Request | Write out every one of the following entries word for word, keeping each line unchanged.

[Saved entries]

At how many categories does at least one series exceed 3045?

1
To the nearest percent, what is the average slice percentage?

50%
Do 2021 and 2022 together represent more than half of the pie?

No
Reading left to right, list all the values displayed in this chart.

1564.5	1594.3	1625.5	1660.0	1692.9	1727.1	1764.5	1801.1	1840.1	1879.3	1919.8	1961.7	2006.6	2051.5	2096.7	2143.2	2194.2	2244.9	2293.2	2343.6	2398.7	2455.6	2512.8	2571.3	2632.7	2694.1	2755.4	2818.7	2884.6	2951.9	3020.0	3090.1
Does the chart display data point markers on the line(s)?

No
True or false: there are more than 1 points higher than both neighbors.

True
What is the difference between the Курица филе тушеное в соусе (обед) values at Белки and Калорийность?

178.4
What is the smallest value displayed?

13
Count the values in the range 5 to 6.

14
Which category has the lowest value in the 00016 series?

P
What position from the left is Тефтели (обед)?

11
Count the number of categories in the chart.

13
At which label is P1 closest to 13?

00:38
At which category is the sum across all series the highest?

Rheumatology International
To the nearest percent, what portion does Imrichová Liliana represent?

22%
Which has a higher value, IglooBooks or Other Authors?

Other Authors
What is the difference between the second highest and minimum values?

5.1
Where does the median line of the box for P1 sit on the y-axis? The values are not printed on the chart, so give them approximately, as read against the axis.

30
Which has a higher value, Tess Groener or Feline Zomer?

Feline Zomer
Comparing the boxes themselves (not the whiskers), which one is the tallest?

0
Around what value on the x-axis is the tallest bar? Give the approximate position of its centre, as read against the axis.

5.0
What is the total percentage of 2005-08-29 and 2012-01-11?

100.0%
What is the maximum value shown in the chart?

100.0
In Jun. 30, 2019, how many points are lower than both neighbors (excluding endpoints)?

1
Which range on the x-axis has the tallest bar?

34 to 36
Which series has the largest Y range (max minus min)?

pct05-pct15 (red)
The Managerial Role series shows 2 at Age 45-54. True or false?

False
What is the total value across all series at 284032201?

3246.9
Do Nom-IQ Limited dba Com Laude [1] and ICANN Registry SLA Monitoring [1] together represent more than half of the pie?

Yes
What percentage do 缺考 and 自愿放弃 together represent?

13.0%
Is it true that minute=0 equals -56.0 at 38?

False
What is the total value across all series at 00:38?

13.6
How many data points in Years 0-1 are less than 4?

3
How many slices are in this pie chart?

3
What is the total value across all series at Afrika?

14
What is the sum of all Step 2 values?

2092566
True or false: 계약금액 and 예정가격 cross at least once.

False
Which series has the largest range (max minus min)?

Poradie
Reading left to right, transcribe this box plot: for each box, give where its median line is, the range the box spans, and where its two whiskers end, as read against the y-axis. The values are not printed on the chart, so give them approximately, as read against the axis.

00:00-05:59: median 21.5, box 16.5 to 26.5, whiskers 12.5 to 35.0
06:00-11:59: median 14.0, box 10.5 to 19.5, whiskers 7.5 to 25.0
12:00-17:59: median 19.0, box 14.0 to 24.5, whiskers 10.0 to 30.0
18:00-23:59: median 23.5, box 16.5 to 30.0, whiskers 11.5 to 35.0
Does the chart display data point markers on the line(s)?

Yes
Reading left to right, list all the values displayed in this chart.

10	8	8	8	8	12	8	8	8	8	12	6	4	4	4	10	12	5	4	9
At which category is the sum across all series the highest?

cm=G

Solution to this exercise |
At how many categories does at least one series exceed 3045?

1
To the nearest percent, what is the average slice percentage?

50%
Do 2021 and 2022 together represent more than half of the pie?

No
Reading left to right, list all the values displayed in this chart.

1564.5	1594.3	1625.5	1660.0	1692.9	1727.1	1764.5	1801.1	1840.1	1879.3	1919.8	1961.7	2006.6	2051.5	2096.7	2143.2	2194.2	2244.9	2293.2	2343.6	2398.7	2455.6	2512.8	2571.3	2632.7	2694.1	2755.4	2818.7	2884.6	2951.9	3020.0	3090.1
Does the chart display data point markers on the line(s)?

No
True or false: there are more than 1 points higher than both neighbors.

True
What is the difference between the Курица филе тушеное в соусе (обед) values at Белки and Калорийность?

178.4
What is the smallest value displayed?

13
Count the values in the range 5 to 6.

14
Which category has the lowest value in the 00016 series?

P
What position from the left is Тефтели (обед)?

11
Count the number of categories in the chart.

13
At which label is P1 closest to 13?

00:38
At which category is the sum across all series the highest?

Rheumatology International
To the nearest percent, what portion does Imrichová Liliana represent?

22%
Which has a higher value, IglooBooks or Other Authors?

Other Authors
What is the difference between the second highest and minimum values?

5.1
Where does the median line of the box for P1 sit on the y-axis? The values are not printed on the chart, so give them approximately, as read against the axis.

30
Which has a higher value, Tess Groener or Feline Zomer?

Feline Zomer
Comparing the boxes themselves (not the whiskers), which one is the tallest?

0
Around what value on the x-axis is the tallest bar? Give the approximate position of its centre, as read against the axis.

5.0
What is the total percentage of 2005-08-29 and 2012-01-11?

100.0%
What is the maximum value shown in the chart?

100.0
In Jun. 30, 2019, how many points are lower than both neighbors (excluding endpoints)?

1
Which range on the x-axis has the tallest bar?

34 to 36
Which series has the largest Y range (max minus min)?

pct05-pct15 (red)
The Managerial Role series shows 2 at Age 45-54. True or false?

False
What is the total value across all series at 284032201?

3246.9
Do Nom-IQ Limited dba Com Laude [1] and ICANN Registry SLA Monitoring [1] together represent more than half of the pie?

Yes
What percentage do 缺考 and 自愿放弃 together represent?

13.0%
Is it true that minute=0 equals -56.0 at 38?

False
What is the total value across all series at 00:38?

13.6
How many data points in Years 0-1 are less than 4?

3
How many slices are in this pie chart?

3
What is the total value across all series at Afrika?

14
What is the sum of all Step 2 values?

2092566
True or false: 계약금액 and 예정가격 cross at least once.

False
Which series has the largest range (max minus min)?

Poradie
Reading left to right, transcribe this box plot: for each box, give where its median line is, the range the box spans, and where its two whiskers end, as read against the y-axis. The values are not printed on the chart, so give them approximately, as read against the axis.

00:00-05:59: median 21.5, box 16.5 to 26.5, whiskers 12.5 to 35.0
06:00-11:59: median 14.0, box 10.5 to 19.5, whiskers 7.5 to 25.0
12:00-17:59: median 19.0, box 14.0 to 24.5, whiskers 10.0 to 30.0
18:00-23:59: median 23.5, box 16.5 to 30.0, whiskers 11.5 to 35.0
Does the chart display data point markers on the line(s)?

Yes
Reading left to right, list all the values displayed in this chart.

10	8	8	8	8	12	8	8	8	8	12	6	4	4	4	10	12	5	4	9
At which category is the sum across all series the highest?

cm=G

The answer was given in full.